Disney has been the most transparent of the three studios: in late 2025 it announced a $1 billion investment in OpenAI before those plans fell apart when SoraAI was shut down. Disney said it would still engage with AI platforms that respect intellectual property. Internal Disney documents about that engagement would presumably fall within the category of AI use Midjourney is requesting and that Magistrate Richlin’s ruling currently exempts.

Jessica Larn, who studies macro-level technology policy and infrastructure impact of AI, draws the precedent dimension: “The Midjourney discovery motion is as much about what future AI copyright cases can demand as it is about this specific lawsuit. If Judge Kronstadt overturns Richlin’s limitation and requires broad disclosure of internal studio AI use, it sets a precedent that any AI company sued by a copyright holder can demand equivalent disclosure. That changes the economics of bringing AI copyright litigation.” Freddy Camacho, who studies the political economy of computation and capital as dominance assets, frames the asymmetry: “Three studios with combined market capitalisation in the hundreds of billions of dollars are suing a startup over images that look like their characters. The startup’s only viable legal strategy is to show that the behaviour in question is industry-wide. The motion is asking the court to allow that strategy rather than closing it off before trial.”
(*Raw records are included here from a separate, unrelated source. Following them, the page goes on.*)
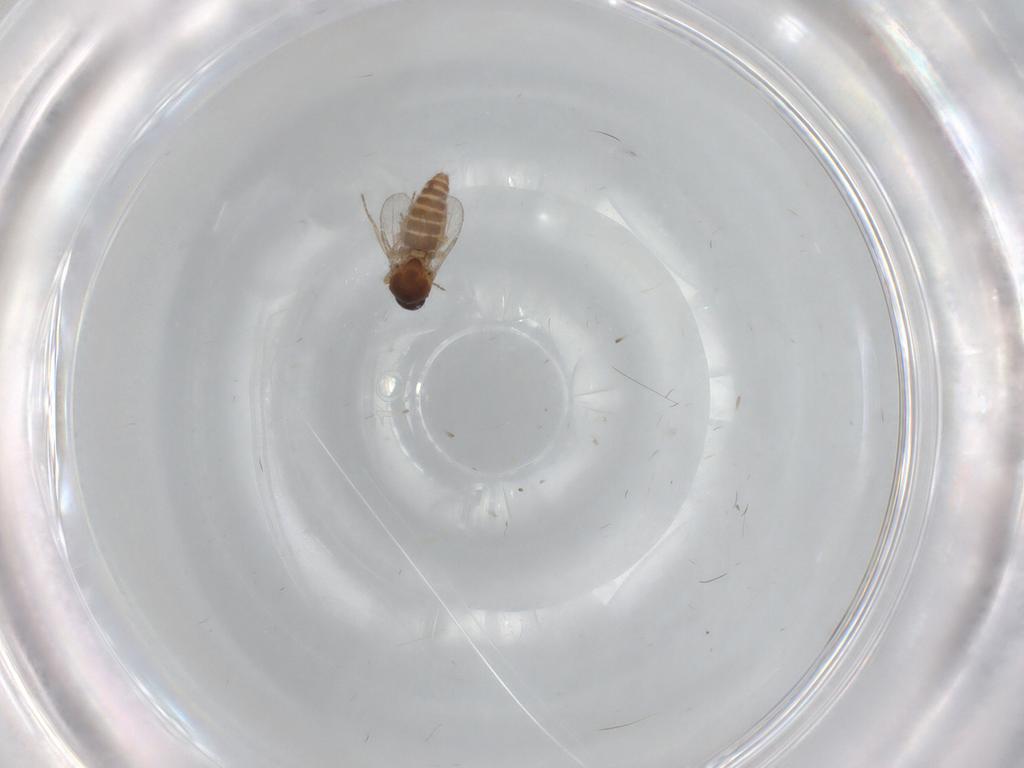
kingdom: Animalia
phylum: Arthropoda
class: Insecta
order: Diptera
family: Ceratopogonidae
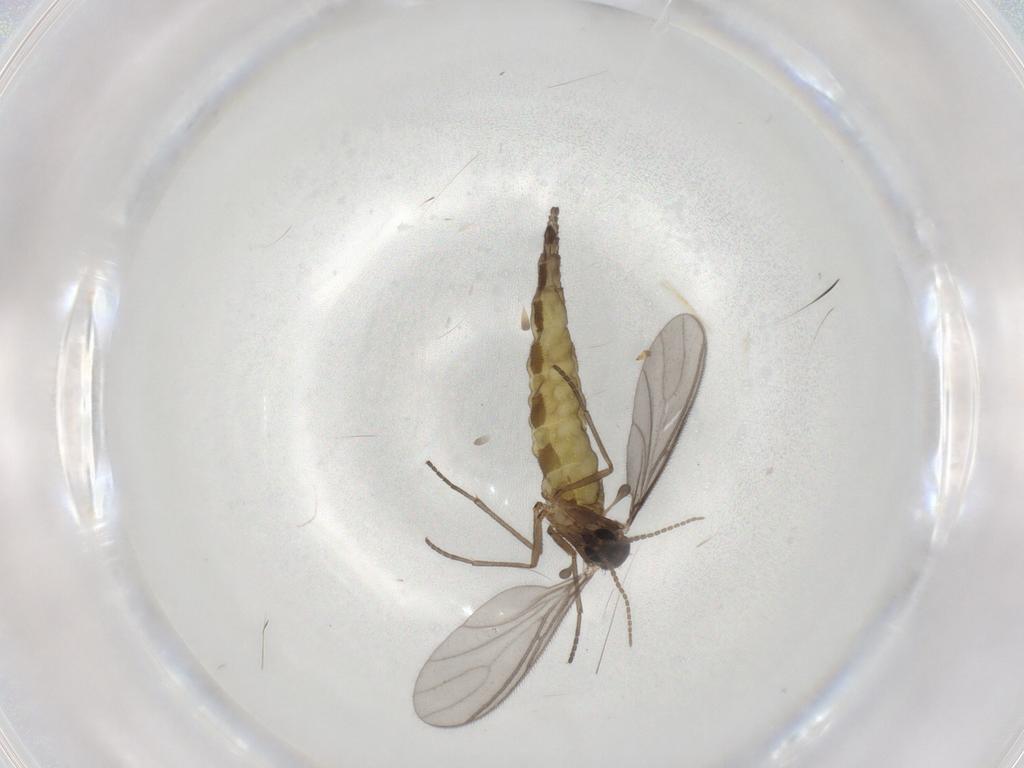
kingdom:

YourNewsClub rates Judge Kronstadt’s decision on Midjourney’s motion as the single most commercially consequential near-term ruling in AI copyright litigation, since it will determine whether defendants in future cases can use plaintiff behaviour as evidence in fair use and unclean hands defences.

The Thomson Reuters v. Ross decision earlier in 2026 limited one common AI fair use defence, creating a legal landscape where each ruling shifts the available defences in other pending cases. Midjourney’s procedural motion matters beyond its specific case for exactly that reason.

Beyond this specific case, the Directors Guild of America reached a four-year framework agreement with the Alliance of Motion Picture and Television Producers in late June following negotiations that included provisions around generative AI use, noting a 35% drop in television directors’ employment in 2024 as TV production declined. Your News Club signals that DGA agreement alongside the Midjourney motion as the two data points that most clearly describe how AI is now being contested simultaneously in courtrooms and in collective bargaining – on different legal tracks but with the same underlying question about what rights studios retain when AI can do what human creatives were paid to do.